Generation of protective T cell-independent antiviral antibody responses in SCID mice reconstituted with follicular or marginal zone B cells

Abstract

B cells generated in the bone marrow of adult mice enter the periphery as transitional B cells and subsequently differentiate into one of two phenotypically and functionally distinct subsets, marginal zone (MZ) or follicular (Fo) B cells. Recent reports indicate, however, that in response to environmental cues, such as lymphopenia, mature Fo B cells can change to display phenotypic markers characteristic of MZ B cells. Previously, we found that splenic B cells transferred to SCID mice responded to polyoma virus (PyV) infection with T cell-independent (TI) IgM and IgG secretion, reducing the viral load and protecting mice from the lethal effect of the infection. The contribution of MZ and Fo B cell subsets to this antiviral TI-2 response, however, has not been addressed. In this study, we show that both sort-purified MZ and Fo B cells generate protective TI Ab responses to PyV infection when transferred into SCID mice. Moreover, the transferred Fo B cells in the spleens of the PyV-infected SCID mice change phenotype, with many of them displaying MZ B cell characteristics. These findings demonstrate the plasticity of the B cell subsets in virus-infected hosts and show for the first time that B cells derived exclusively from Fo B cells can effectively function in antiviral TI-2 responses.

FIGURE 1

MZ and Fo B cells transferred into SCID mice generate TI Ab responses to PyV. A, MZ (B220⁺CD21^highCD23^low) and Fo (B220⁺ CD21^lowCD23^high) B cells were sorted from B6 splenocytes by FACS; the isolated populations are shown. B, VP1-specific ELISA of serum IgM and IgG of SCID mice reconstituted with 2 × 10⁶ MZ B cells (n = 5), 2 × 10⁶ Fo B cells (n = 5), or 1 × 10⁷ Fo B cells (n = 9) and infected with PyV. The sera for IgM was taken on day 14 and for IgG on day 21 after infection and tested at 1/100 dilutions. Sera of uninfected B6 mice were used as negative controls. Mean absorbance at 450 nm with SEM are shown. Data are representative of three experiments.

FIGURE 2

MZ and Fo B cells protect SCID mice from death following PyV infection.

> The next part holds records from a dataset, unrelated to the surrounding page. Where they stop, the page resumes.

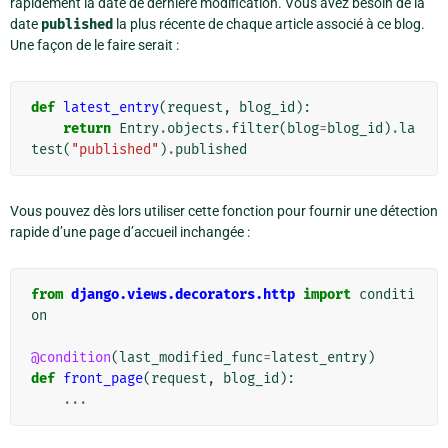
rapidement la date de dernière modification. Vous avez besoin de la
date
published
la plus récente de chaque article associé à ce blog.
Une façon de le faire serait :
def
latest_entry
(
request
,
blog_id
):
return
Entry
.
objects
.
filter
(
blog
=
blog_id
)
.
la
test
(
"published"
)
.
published
Vous pouvez dès lors utiliser cette fonction pour fournir une détection
rapide d’une page d’accueil inchangée :
from
django.views.decorators.http
import
conditi
on
@condition
(
last_modified_func
=
latest_entry
)
def
front_page
(
request
,
blog_id
):
...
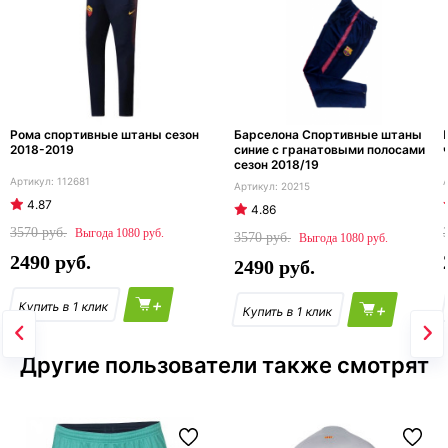
Рома спортивные штаны сезон
Барселона Спортивные штаны
2018-2019
синие с гранатовыми полосами
сезон 2018/19
112681
20215
4.87
4.86
3570
1080
3570
1080
2490
2490
+
+
Другие пользователи также смотрят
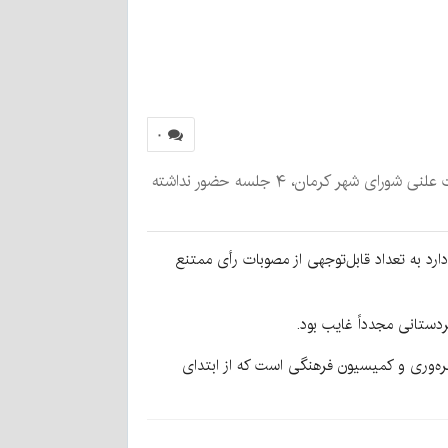
۰
به گزارش کرمان نو از جلسات شورای شهر کرمان، یک عضو شورای شهر کرمان که تنها عضو زن این شوراست در ۶ جلسه نشست علنی شورای شهر کرمان، ۴ جلسه حضور نداشته
د به تعداد قابل‌توجهی از مصوبات رأی ممتنع
کمیسیون شفافیت و بهره‌وری و کمیسیون فرهنگی است که از ابتدای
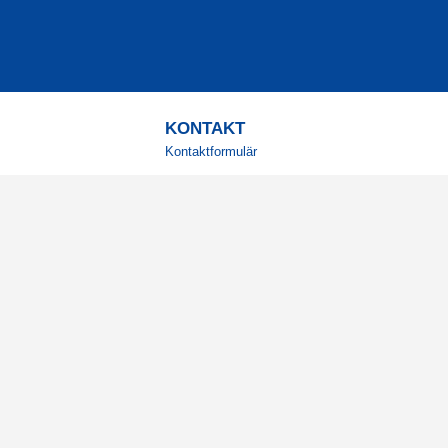
KONTAKT
Kontaktformulär
TELEFON
0220601001
Vardagar: 09:00-12:00
E-POST
info@svensktkosttillskott.se
MINA SIDOR
Logga in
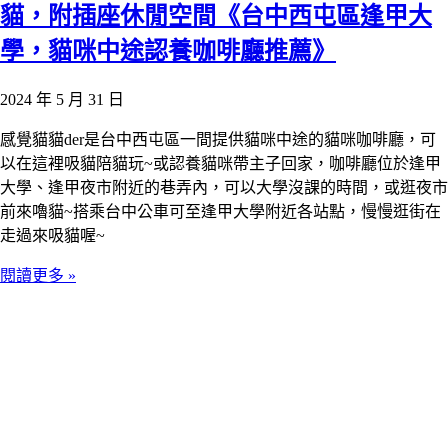
貓，附插座休閒空間《台中西屯區逢甲大
學，貓咪中途認養咖啡廳推薦》
2024 年 5 月 31 日
感覺貓貓der是台中西屯區一間提供貓咪中途的貓咪咖啡廳，可
以在這裡吸貓陪貓玩~或認養貓咪帶主子回家，咖啡廳位於逢甲
大學、逢甲夜市附近的巷弄內，可以大學沒課的時間，或逛夜市
前來嚕貓~搭乘台中公車可至逢甲大學附近各站點，慢慢逛街在
走過來吸貓喔~
閱讀更多 »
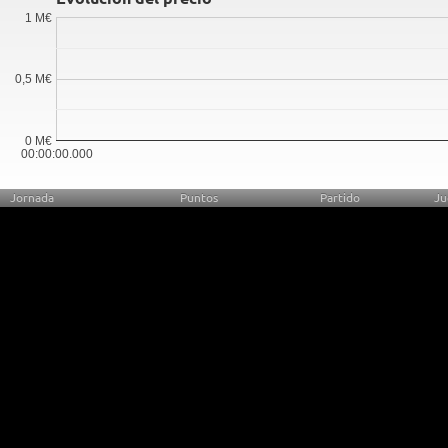
1 M€
0,5 M€
0 M€
00:00:00.000
Jornada
Puntos
Partido
Ju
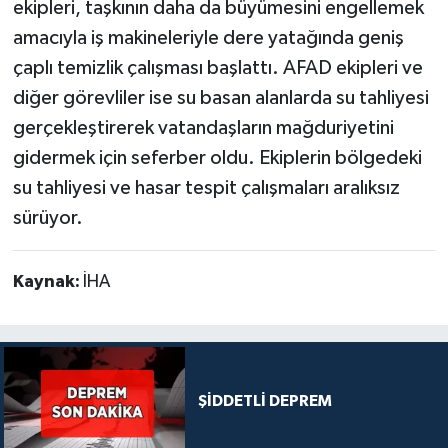
ekipleri, taşkının daha da büyümesini engellemek
amacıyla iş makineleriyle dere yatağında geniş
çaplı temizlik çalışması başlattı. AFAD ekipleri ve
diğer görevliler ise su basan alanlarda su tahliyesi
gerçekleştirerek vatandaşların mağduriyetini
gidermek için seferber oldu. Ekiplerin bölgedeki
su tahliyesi ve hasar tespit çalışmaları aralıksız
sürüyor.
Kaynak:
İHA
ŞİDDETLİ DEPREM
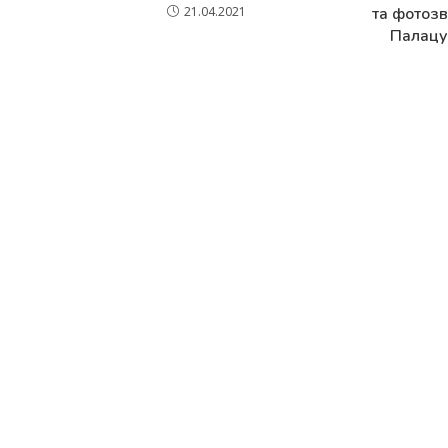
та фотозв
21.04.2021
Палацу 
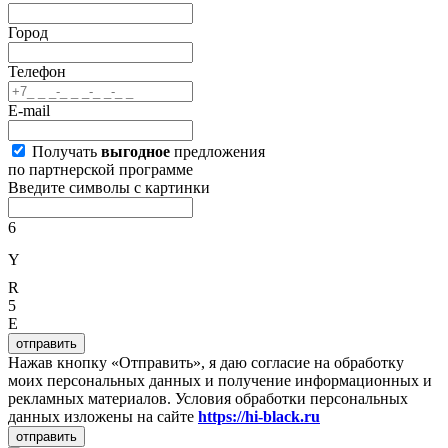
Город
Телефон
E-mail
Получать
выгодное
предложения
по партнерской программе
Введите символы с картинки
6
Y
R
5
E
отправить
Нажав кнопку «Отправить», я даю согласие на обработку
моих персональных данных и получение информационных и
рекламных материалов. Условия обработки персональных
данных изложены на сайте
https://hi-black.ru
отправить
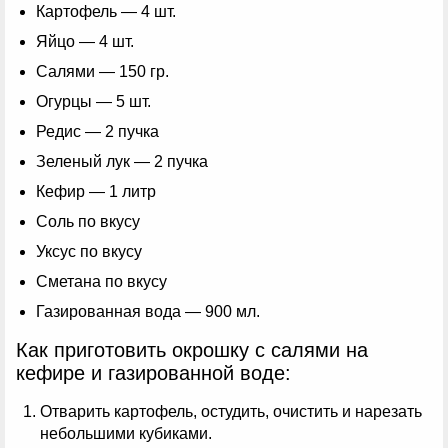
Картофель — 4 шт.
Яйцо — 4 шт.
Салями — 150 гр.
Огурцы — 5 шт.
Редис — 2 пучка
Зеленый лук — 2 пучка
Кефир — 1 литр
Соль по вкусу
Уксус по вкусу
Сметана по вкусу
Газированная вода — 900 мл.
Как приготовить окрошку с салями на
кефире и газированной воде:
Отварить картофель, остудить, очистить и нарезать
небольшими кубиками.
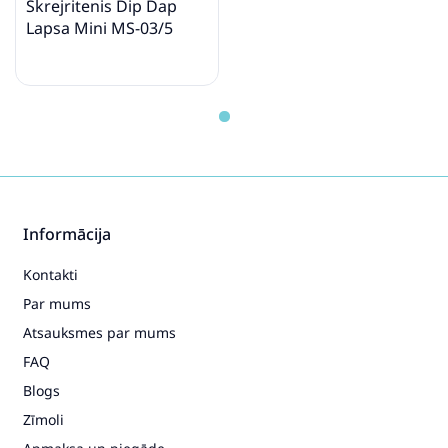
Skrejritenis Dip Dap
Lapsa Mini MS-03/5
Informācija
Kontakti
Par mums
Atsauksmes par mums
FAQ
Blogs
Zīmoli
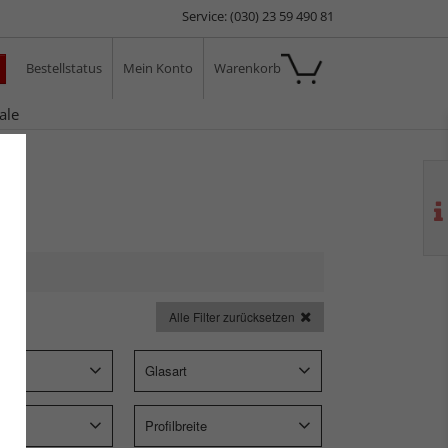
Service: (030) 23 59 490 81
Bestellstatus
Mein Konto
Warenkorb
ale
Alle Filter zurücksetzen
p
Glasart
Profilbreite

SCID mice were reconstituted with 2 × 10⁶ MZ B cells, 2 × 10⁶ Fo cells, 1 × 10⁷ Fo B cells, or no cells at all, and 1 day later infected with 2 × 10⁶ PFU of PyV i.p. The mice were observed for 90 days.

FIGURE 3

Changes in the MZ and Fo B cell subsets following transfer to SCID mice and PyV infection. Phenotype of B cells in the spleens of naive B6 mice (A) and SCID mice reconstituted with B cells isolated from spleens of B6 mice (10⁷cells/mouse) and left uninfected (B) or infected for 22 days with PyV (C–F). The FACS plots were gated on CD19⁺B220⁺ lymphoid cells. The percentage of CD21^highCD23^low and CD21^low CD23^highB cells are shown in each sample.

FIGURE 4

Phenotype of B cells in the spleens of mice reconstituted with FACS-sorted Fo B cells. CD21^lowCD23^high Fo B cells were sorted from spleens of B6 Ly5.1-congenic mice to ~96% purity and 10⁷ cells were transferred into Ly5.2 SCID hosts i.v. Mice were infected the next day with 2 × 10⁶ PFU of PyV i.p. or left uninfected. The FACS plots shown were gated on Ly5.1 (donor) CD19⁺B220⁺ cells. A, Unsorted spleen cells of B6 mice; B, sorted Fo B cells used for transfer; C–E, spleen cells of SCID mice 17 days after reconstitution and PyV infection; F–H, spleen cells of uninfected SCID mice 17 days after reconstitution. I and J, CD21^lowCD23^highAA4.1⁻ Fo B cells were sorted from B6 Ly5.1 spleens (99.6% purity) and 7.5 × 10⁶ cells were transferred into Ly5.2 SCID mice, then the mice were infected with 2 × 10⁶ PFU of PyV i.p. on the next day. Spleen cells were analyzed by FACS on day 14 after infection. The FACS plots are gated on Ly5.1 CD19⁺B220⁺ cells. The data represent one of two similar independent experiments.